Form:
Lectures, 16 hours (in four batches), analysis of videos, pictures and texts from conflicts with the help of closed discussion blogs related to these analyses. Each student will participate in a student working group of 4-6 people which each produce a presentation either on the central arguments of one of the books mentioned in the bibliography or an analysis of case of conflict resolution using the theoretical inputs from the course.
Objective:
The objective of the course is to introduce the student to a selection of theories of conflicts and their prevention by means of conflict management, dispute resolution and conflict transformation. Conflict theories will be presented as diagnoses that aim at revealing junctures on the path to conflict that can be influenced by blocking or redirecting the path to violence.
Pre-requirements:
The series of lectures requires an interest in peace research. Some of the basic concepts of peace and conflict studies will be discussed in the class in a way that would be more meaningful if students were familiar with the basics of Peace Studies. Discussions will also rely on some of the basic concepts of political science and world politics/international relations theory. The course would optimally be placed at the end of B.A. studies in political science/international relations or peace research or sociology/social anthropology.
Description of the lecture:
A. The lecture will start with a presentation of the concepts of conflict and peace in theories by classical security studies scholars, Johan Galtung, Louis Kriesberger, Chris Mitchell, quantitative peace research (COW, PRIO and Uppsala datasets) and discusses the conceptual “gerrymandering” in political thinking of peace and the political implications of different constructions of peace and war to the efforts to prevent political violence.
B. From there the course proceeds to the presentation of two kinds of ideas on the sources of conflict: ideas that produce generalizations on correlative regularities between conditions and violence, on the one hand, and ideas that look at more specific paths to conflict violence by studying the specific, socially created meanings of elements of conflict. The former ideas will be presented by introducing the ideas on
C. After the presentation of the sources of conflict, the lecture moves to the theories of conflict prevention, including theories of containment of conflict behavior (conflict management, military defence or deterrence of violence, etc.), dispute resolution that goes beyond the level of conflict behavior to the disputes that motivate conflict, and conflict transformation that looks at the level of conflict structures that gives rise to conflicts. In this section theories of conflict conducive conditions (correlative regularity-focused theories) and more interpretative theories will be looked at. Building on the earlier analysis of the pictures and videos and explanations of the symbolic meanings of different visual demonstrative elements in the conflict in West Kalimantan there will be a presentation on the ways in which the conflict narratives and socially constructed realities on the causal path to the conflict of West Kalimantan could be changed by offering alternative ways to argue for constructions of the actors and their relationships in the conflict area, by making some interpretations less credible, by denaturalizing some conflict constructions and by tackling some of the material conditions that created the need to demonstrate specific conflict constructs violently.
D. After the presentation of these ways of analyzing conflict prevention and peace facilitation, the course will focus on a number of cases of conflict prevention and peace facilitation.
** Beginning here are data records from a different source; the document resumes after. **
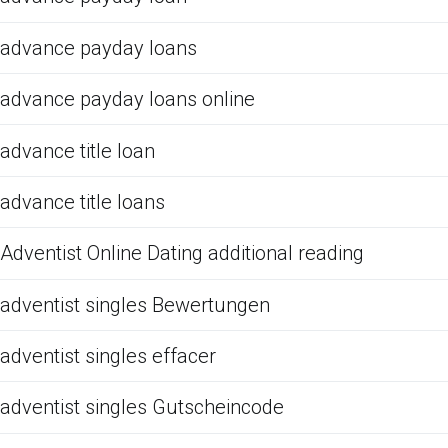
advance payday loans
advance payday loans online
advance title loan
advance title loans
Adventist Online Dating additional reading
adventist singles Bewertungen
adventist singles effacer
adventist singles Gutscheincode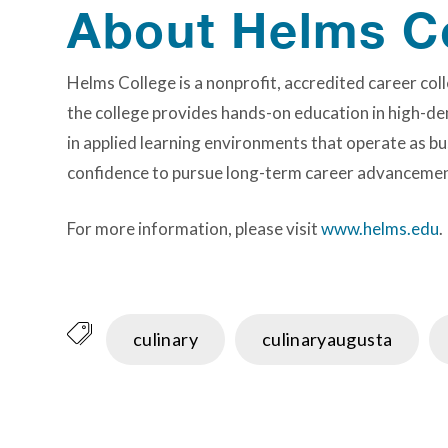
About Helms C
Helms College is a nonprofit, accredited career c
the college provides hands-on education in high-de
in applied learning environments that operate as bu
confidence to pursue long-term career advancemen
For more information, please visit
www.helms.edu
.
culinary
culinaryaugusta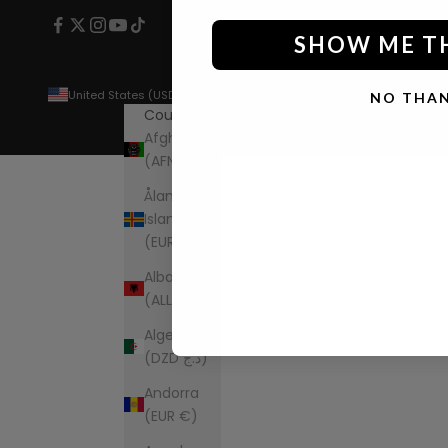
SHOW ME T
United States (USD $)
NO THA
Country
Afghanistan
(AFN ؋)
Åland
Islands
(EUR €)
Albania
(ALL L)
Algeria
(DZD د.ج)
Andorra
(EUR €)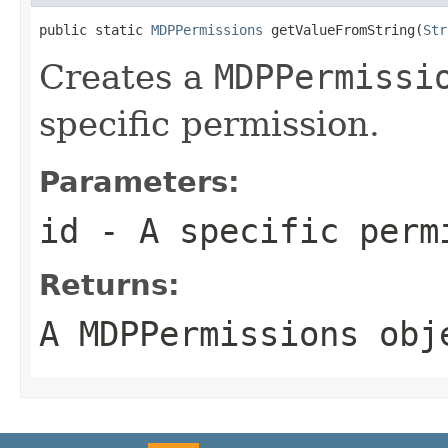
public static 
MDPPermissions
 getValueFromString(
Str
Creates a
MDPPermissi
specific permission.
Parameters:
id
- A specific perm
Returns:
A
MDPPermissions
obj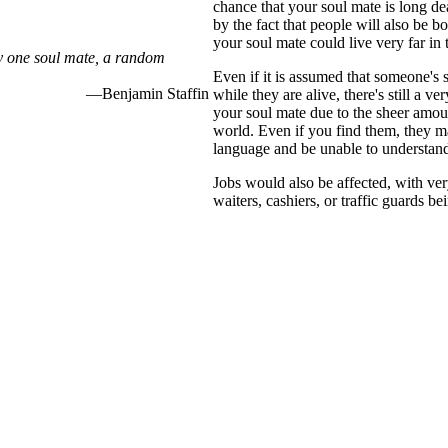
chance that your soul mate is long d
by the fact that people will also be bo
your soul mate could live very far in 
ly one soul mate, a random
Even if it is assumed that someone's 
—Benjamin Staffin
while they are alive, there's still a v
your soul mate due to the sheer amoun
world. Even if you find them, they 
language and be unable to understan
Jobs would also be affected, with ver
waiters, cashiers, or traffic guards be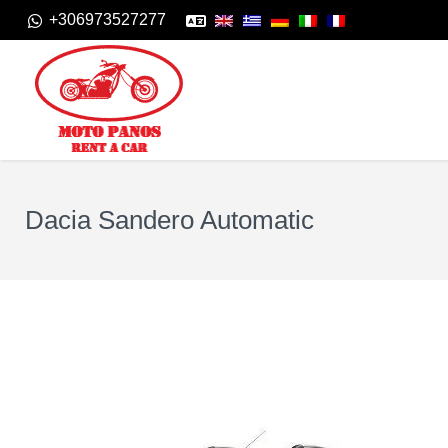
+306973527277
Dacia Sandero Automatic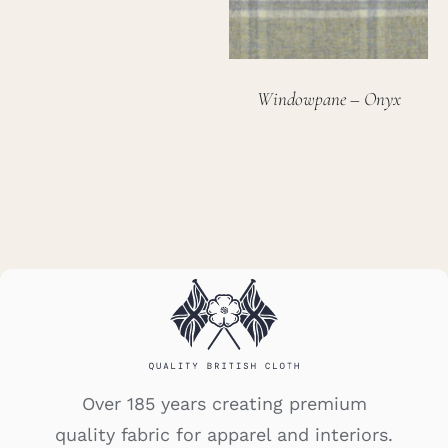
Windowpane – Onyx
Over 185 years creating premium
quality fabric for apparel and interiors.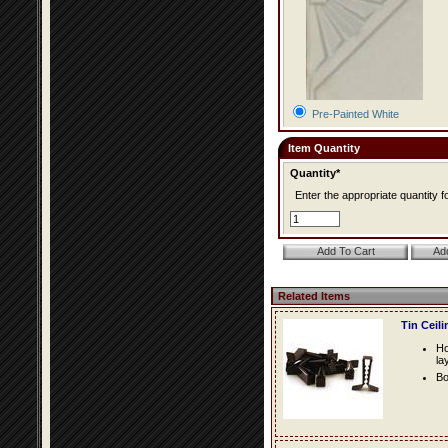
Pre-Painted White
Item Quantity
Quantity*
Enter the appropriate quantity fo
Related Items
Tin Ceil
Ho
la
Bo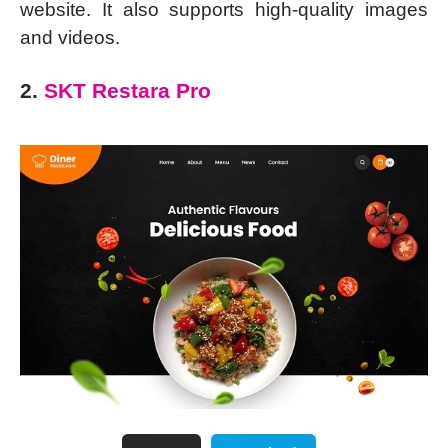
website. It also supports high-quality images
and videos.
2.
SKT Restara Pro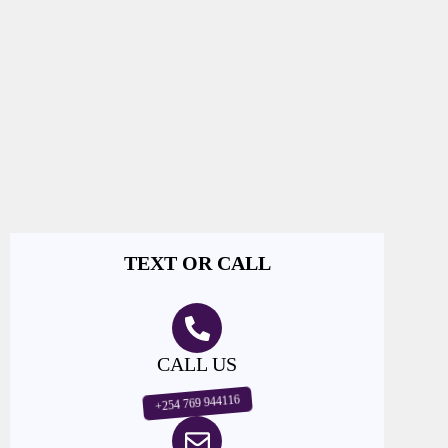
TEXT OR CALL
CALL US
+254 769 944116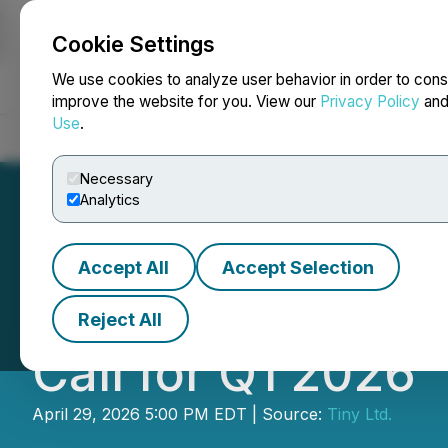
Cookie Settings
NEWSFILE
We use cookies to analyze user behavior in order to cons
improve the website for you. View our
Privacy Policy
an
Use
.
Home
About
Services
Newsroom
Blog
Contact
Necessary
Analytics
Accept All
Accept Selection
Tiny to Announce
Reject All
Call for Q1 2026
April 29, 2026 5:00 PM EDT | Source:
Tiny Ltd.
In addition to the cases that the lecturer is familiar with, group work will be used for the presentation of cases that will be analyzed with the theoretical tools presented in the previous sections of the series of lectures.
The course will consist of a standard lectures with discussions in the entire class and combine them with group work assignments and discussions in groups of 4-6 students. Groups will use self-evaluation where each student will inform the teacher her/his assessment of the percentage of innovative contributions to the work of the group of each of the student. This tends to help groups with the problem of free-riding.
Plenum and group discussions will utilize the lecturer’s and openly available archives of pictures and videos of meetings with conflicting parties and documentary texts from peace processes in order to make the teaching on the meanings of acts of violence, construction of conflicting parties and myths that are being used to get around fear and norms of normal societies in conflict situations.
Moodle will be used to facilitate the continuation of group discussions after the lecture in a chat forum. Participation to this chat could be made compulsory and it would be possible to set a minimum quantitative limit to the participation in the development of arguments in the chat forum.
Participants: Maximum 40 students (priority on students majoring international politics). Enroll by filling out the form below.
Literature
Selected chapters of the following book:
Kivimäki, Timo. Can Peace Research Make Peace. Lessons in Academic Diplomacy. Farnham: Ashgate, 2012.
In addition to these chapters, compulsory to all student groups will present the main arguments to the class from the following books:
Mitchell, Christopher. Handbook of Conflict Resolution. New York: Pinter, 1996.
Galtung, Johan. Peace by Peaceful Means. London: Sage, 1996.
Suganami, Hidemi. On the Causes of War. Oxford: Clarendon Press, 1996.